Mesmo com o segundo turno ainda por resolver em muitas cidades importantes, incluindo alguns dos maiores centros urbanos do país, analistas políticos já se dedicam a encontrar “vencedores” e “perdedores” das eleições municipais deste ano. É um trabalho que, de fato, já pode ser feito, especialmente em relação aos partidos que mais ganharam ou perderam prefeituras, em número e importância. Ainda assim, tal análise tem de levar em conta uma série de nuances que fazem do pleito municipal um evento um pouco diferente das eleições para a Presidência da República, governos estaduais, Congresso Nacional e Assembleias Legislativas.
Entre essas diferenças não está apenas o fato de que a proximidade entre candidatos e eleitores na disputa municipal torna muito mais frequente o voto por afinidade – a chance, por exemplo, de alguém escolher um candidato que conhece pessoalmente é muito maior em uma eleição para vereador que numa disputa para deputado federal. Também é importante compreender o papel das ideologias e convicções sobre temas importantes na disputa municipal.
Muitos eleitores mais ao centro tenderão a relativizar as opiniões de um candidato sobre grandes temas caso ele tenha se mostrado um bom gestor ou demonstre bom conhecimento de quais são os problemas da cidade
Como já lembramos neste espaço, gestores municipais têm uma reduzida margem de manobra em comparação com Executivos e Legislativos federal e estaduais, e isso também faz do voto na eleição municipal uma escolha menos ideológica para boa parte da população. Isso porque, independentemente da opinião do prefeito ou vereador sobre determinado tema sensível, nem sempre esse prefeito ou vereador terá chance de colocar em prática essas convicções simplesmente por não estarem ligadas a assuntos de competência municipal.
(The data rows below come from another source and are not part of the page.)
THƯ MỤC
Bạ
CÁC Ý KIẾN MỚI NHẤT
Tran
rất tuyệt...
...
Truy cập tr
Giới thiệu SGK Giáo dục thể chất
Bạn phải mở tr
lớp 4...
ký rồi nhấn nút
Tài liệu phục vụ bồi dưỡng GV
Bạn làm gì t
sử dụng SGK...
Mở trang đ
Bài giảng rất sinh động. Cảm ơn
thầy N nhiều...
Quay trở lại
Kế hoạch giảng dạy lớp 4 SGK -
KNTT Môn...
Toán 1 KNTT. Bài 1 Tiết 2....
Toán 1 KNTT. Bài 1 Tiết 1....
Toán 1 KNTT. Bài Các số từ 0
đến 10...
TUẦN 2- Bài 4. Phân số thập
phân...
As exceções mais evidentes talvez sejam o alcance das regulamentações econômicas, que afetam o clima para negócios nas cidades, e a educação, já que municípios são responsáveis pelo ensino infantil e pelos primeiros anos do ensino fundamental, e temas de comportamento aplicados à educação, como a ideologia de gênero, podem ganhar ou perder espaço de acordo com o perfil dos eleitos.
Evidentemente, tanto à direita quanto à esquerda há um eleitorado cativo que se guia pela ideologia em todas as escolhas eleitorais que faz, e isso explica, por exemplo, o fato de candidatos de esquerda e extrema-esquerda estarem no segundo turno em cidades importantes, como Guilherme Boulos (PSol) em São Paulo e Manuela D’Avila (PCdoB) em Porto Alegre, repetindo o que Marcelo Freixo (também do PSol) fizera no Rio de Janeiro em 2016. No entanto, os candidatos extremistas, ainda que consigam aumentar suas votações do primeiro para o segundo turno, encontram muito mais dificuldade em vencer pleitos municipais porque boa parte dos eleitores está menos interessada em ideologia que em uma gestão eficiente.
Isso quer dizer que muitos eleitores mais ao centro tenderão a relativizar as opiniões de um candidato sobre grandes temas de comportamento ou econômicos caso ele tenha se mostrado um bom gestor ou, se ainda não chegou a ocupar cargos públicos, demonstre bom conhecimento de quais são os problemas da cidade. Há vagas nas creches? Os postos de saúde funcionam bem? O lixo é recolhido devidamente? O transporte coletivo é eficiente? No pleito municipal, essas questões pesam muito mais para um número maior de eleitores que as opiniões dos candidatos sobre assuntos nos quais eles não terão nenhuma influência estando sentados em cadeiras de prefeito e vereador. E gestores bem avaliados existem em todos os campos do espectro político.
Também por essas características é muito difícil transpor os resultados de 2020 como uma prévia da eleição de 2022. A única relação que se pode fazer com alguma segurança neste momento diz respeito apenas ao “palanque”, ou seja, em quantos municípios um pré-candidato de 2022 (seja à Presidência, ao governo estadual ou a um cargo legislativo) poderá contar com o apoio do prefeito. De resto, trata-se de uma disputa bastante diferente, pois os grandes temas, incluindo a pauta de costumes, assumem muito mais relevância. A opinião de um candidato a presidente, deputado federal ou senador sobre assuntos como aborto, descriminalização das drogas e questões identitárias importa muito mais porque os detentores de tais cargos efetivamente terão poder de ditar políticas públicas sobre esses temas, ao contrário de prefeitos e vereadores. Os critérios de escolha mudam, e por isso não só é prematuro, mas também é impreciso fazer prognósticos para 2022 com base nos resultados deste ano.